A 9th Circuit Court of Appeals panel has upheld a lower court ruling in favor of employer WinCo Foods, LLC. A class action litigation brought by employee Alfred Johnson on behalf of himself and other WinCo employees (plaintiffs) in California, alleged WinCo failed to compensate successful applicants for employment, as employees, for the time and expense of taking pre-employment drug tests (Johnson v. WinCo Foods (June 2022)).
The Court’s holding in favor of WinCo supports the lower court’s finding that under California law, plaintiffs were not yet employees of WinCo when they took the drug test and were therefore not entitled to compensation under California wage and hour laws.
Plaintiffs argued that because the drug tests were administered under the control of the employer – and because California law applies a control test to determine whether an employment relationship exists – plaintiffs must be regarded as employees. This argument was rejected as the Court reasoned that control over a drug test as part of the job application process is not control over the performance of the job. Specifically, the Court noted that the plaintiffs were not performing work for an “employer” when they took the pre-employment drug test; they were instead applying for a job, and as such they were not yet employees. Alternate theories of contract law were also presented to the Court and summarily rejected.

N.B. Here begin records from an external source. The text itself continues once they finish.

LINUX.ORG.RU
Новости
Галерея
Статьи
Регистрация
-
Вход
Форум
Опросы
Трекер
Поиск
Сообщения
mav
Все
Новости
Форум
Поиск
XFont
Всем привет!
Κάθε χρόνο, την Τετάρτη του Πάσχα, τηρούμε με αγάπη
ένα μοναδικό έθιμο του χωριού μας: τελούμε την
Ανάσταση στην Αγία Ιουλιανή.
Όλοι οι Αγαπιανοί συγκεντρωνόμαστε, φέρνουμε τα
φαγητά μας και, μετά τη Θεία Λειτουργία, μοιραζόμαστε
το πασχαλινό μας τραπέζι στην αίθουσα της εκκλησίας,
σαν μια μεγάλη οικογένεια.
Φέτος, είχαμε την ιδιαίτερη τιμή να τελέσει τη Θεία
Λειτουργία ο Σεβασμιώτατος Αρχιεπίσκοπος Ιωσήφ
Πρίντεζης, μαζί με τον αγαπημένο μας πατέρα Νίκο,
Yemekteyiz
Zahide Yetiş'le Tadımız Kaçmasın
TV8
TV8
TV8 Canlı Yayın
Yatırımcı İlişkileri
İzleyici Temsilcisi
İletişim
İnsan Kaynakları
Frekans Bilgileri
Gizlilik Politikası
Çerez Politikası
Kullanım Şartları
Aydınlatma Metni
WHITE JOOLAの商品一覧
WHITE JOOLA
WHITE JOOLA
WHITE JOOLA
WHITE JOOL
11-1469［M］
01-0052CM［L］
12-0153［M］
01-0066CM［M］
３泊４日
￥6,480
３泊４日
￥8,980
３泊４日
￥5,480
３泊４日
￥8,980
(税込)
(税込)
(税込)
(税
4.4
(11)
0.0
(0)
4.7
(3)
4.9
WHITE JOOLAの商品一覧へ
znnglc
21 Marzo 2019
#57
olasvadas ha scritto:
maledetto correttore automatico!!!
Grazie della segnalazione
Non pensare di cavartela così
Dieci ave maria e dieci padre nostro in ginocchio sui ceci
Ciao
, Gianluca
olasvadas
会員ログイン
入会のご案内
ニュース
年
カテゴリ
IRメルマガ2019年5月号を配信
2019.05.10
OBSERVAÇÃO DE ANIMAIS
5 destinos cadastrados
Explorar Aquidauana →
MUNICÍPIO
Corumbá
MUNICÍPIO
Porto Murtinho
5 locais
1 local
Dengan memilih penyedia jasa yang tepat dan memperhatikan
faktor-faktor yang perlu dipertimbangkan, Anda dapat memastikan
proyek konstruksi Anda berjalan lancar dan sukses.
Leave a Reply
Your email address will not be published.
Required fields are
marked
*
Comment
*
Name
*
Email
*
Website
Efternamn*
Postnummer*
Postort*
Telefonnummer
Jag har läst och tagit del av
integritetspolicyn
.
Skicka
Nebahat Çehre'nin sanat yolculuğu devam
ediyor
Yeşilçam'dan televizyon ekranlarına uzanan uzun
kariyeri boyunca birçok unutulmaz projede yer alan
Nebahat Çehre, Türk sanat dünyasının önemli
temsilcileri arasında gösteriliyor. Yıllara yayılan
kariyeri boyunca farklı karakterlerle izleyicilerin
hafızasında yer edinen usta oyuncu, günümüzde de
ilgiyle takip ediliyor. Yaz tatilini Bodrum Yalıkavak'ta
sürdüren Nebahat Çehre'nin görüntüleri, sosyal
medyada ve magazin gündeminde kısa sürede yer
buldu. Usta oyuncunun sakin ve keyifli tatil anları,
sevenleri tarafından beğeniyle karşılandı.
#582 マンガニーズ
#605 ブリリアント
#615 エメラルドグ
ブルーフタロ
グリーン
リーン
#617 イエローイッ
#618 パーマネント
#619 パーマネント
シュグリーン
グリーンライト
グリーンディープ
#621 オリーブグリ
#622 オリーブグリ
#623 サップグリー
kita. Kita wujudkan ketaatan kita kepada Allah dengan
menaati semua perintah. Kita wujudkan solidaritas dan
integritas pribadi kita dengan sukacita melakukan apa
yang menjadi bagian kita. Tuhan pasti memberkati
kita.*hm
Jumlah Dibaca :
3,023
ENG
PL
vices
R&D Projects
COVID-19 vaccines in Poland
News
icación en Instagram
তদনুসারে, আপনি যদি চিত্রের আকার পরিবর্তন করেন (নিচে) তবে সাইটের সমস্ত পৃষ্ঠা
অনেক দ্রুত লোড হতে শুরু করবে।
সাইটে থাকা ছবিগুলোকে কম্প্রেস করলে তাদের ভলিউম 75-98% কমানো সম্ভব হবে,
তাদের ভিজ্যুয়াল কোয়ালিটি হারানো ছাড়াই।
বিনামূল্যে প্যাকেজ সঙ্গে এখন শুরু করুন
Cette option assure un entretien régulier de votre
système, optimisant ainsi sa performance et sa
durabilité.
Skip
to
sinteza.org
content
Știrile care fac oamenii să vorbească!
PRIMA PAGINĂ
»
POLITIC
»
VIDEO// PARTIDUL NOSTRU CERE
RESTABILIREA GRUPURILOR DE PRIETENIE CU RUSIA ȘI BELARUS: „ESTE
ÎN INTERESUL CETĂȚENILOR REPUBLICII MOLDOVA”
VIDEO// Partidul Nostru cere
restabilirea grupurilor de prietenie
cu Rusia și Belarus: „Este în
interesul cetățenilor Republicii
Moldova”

While the same issues have been alleged in similar cases with identical outcomes, most have been removed to federal court. This decision marks the first time a state court decision has been upheld affirming that applicants sent for pre-employment drug testing are not yet employees when they took the drug test and as such are not entitled to compensation for associated time and travel expenses.
Employers should keep in mind that this decision does not change an employer’s obligation to pay drug testing facility fees when it requires applicants to undergo preemployment drug testing.